La Côte-Nord inquiète de la menace de grève dans la construction

André Normandeau | TVA Nouvelles

Sébastien St-Jean /Agence QMI

Plusieurs personnes de la Manicouagan, sur la Côte-Nord, sont inquiètes devant la menace de grève générale illimitée dans l'industrie de la construction, qui pourrait être déclenchée mercredi prochain.

Les contrats de travail sont échus depuis le 30 avril dernier. L’Alliance syndicale représente plus de 175 000 travailleurs de la construction au Québec.
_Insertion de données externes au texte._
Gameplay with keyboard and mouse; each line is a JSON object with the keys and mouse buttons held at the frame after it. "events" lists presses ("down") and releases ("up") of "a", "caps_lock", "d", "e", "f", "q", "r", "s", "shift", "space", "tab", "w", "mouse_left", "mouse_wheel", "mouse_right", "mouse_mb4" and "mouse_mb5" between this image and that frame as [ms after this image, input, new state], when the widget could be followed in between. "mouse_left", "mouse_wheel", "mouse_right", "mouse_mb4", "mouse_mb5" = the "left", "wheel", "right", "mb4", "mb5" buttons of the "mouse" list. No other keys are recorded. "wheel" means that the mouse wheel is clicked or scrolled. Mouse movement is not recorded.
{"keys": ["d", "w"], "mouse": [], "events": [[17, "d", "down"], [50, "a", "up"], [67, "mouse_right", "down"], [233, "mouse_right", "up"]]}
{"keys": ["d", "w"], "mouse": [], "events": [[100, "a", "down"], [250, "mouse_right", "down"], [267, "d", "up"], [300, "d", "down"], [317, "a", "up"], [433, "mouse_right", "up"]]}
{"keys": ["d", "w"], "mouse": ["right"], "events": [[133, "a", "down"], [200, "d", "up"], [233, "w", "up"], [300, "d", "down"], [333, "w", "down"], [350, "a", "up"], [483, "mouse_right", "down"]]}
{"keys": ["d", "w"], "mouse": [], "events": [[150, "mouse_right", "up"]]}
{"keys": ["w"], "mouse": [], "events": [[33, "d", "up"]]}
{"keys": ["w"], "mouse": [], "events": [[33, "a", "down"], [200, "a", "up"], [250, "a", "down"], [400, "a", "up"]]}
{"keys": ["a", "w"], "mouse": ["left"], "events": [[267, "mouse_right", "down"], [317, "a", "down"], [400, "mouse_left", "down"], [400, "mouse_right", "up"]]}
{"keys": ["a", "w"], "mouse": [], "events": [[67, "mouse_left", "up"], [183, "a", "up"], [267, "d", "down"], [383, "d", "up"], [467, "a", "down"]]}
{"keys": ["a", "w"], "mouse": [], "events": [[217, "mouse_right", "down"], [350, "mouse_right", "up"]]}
Dans les négociations en cours, l’Alliance exige du gouvernement des augmentations de salaire, la conciliation travail-famille et des avantages sociaux.

Les mandats de grève effectifs pour le 24 mai touchent la construction résidentielle, le génie civil et la voirie, l’industriel de même que l’institutionnel et le commercial.

Chez Tremblay Électrique à Baie-Comeau, le propriétaire ressent de l’inquiétude. Surtout qu’il doit respecter des contrats déjà amorcés sur le territoire.

«Il y a de l’inquiétude parce que c’est la meilleure période de l’année au niveau de la construction. Tout le monde démarre son projet. Ce n’est jamais bon pour personne une grève», a dit le propriétaire de cette entreprise, Bernard Tremblay.

Le maire de Baie-Comeau, Claude Martel, est lui aussi préoccupé par le déclenchement possible d’une grève dans la construction. Il estime qu’il y aurait des impacts pour l’usine de filtration et le chemin d’accès de Mason Graphite.

«J’ai eu l’occasion cette semaine de visiter les travaux de l’usine de filtration et on est déjà en retard à cause du glissement de terrain, a dit M. Martel. Ça serait terrible s’il fallait prendre du retard supplémentaire.»

En cas de conflit, l’Alliance syndicale évalue les pertes à 8 millions $ par semaine pour les travailleurs de la construction de l'ensemble du Québec.